Update the rows so that every "Kontrast" becomes "Farbkontrast", and leave everything else as it is.

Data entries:
--- START ---

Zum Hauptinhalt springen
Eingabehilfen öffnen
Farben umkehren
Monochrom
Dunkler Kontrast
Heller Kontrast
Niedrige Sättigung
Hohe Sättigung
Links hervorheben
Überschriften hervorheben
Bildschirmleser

--- END ---

**Your response**:
Zum Hauptinhalt springen
Eingabehilfen öffnen
Farben umkehren
Monochrom
Dunkler Farbkontrast
Heller Farbkontrast
Niedrige Sättigung
Hohe Sättigung
Links hervorheben
Überschriften hervorheben
Bildschirmleser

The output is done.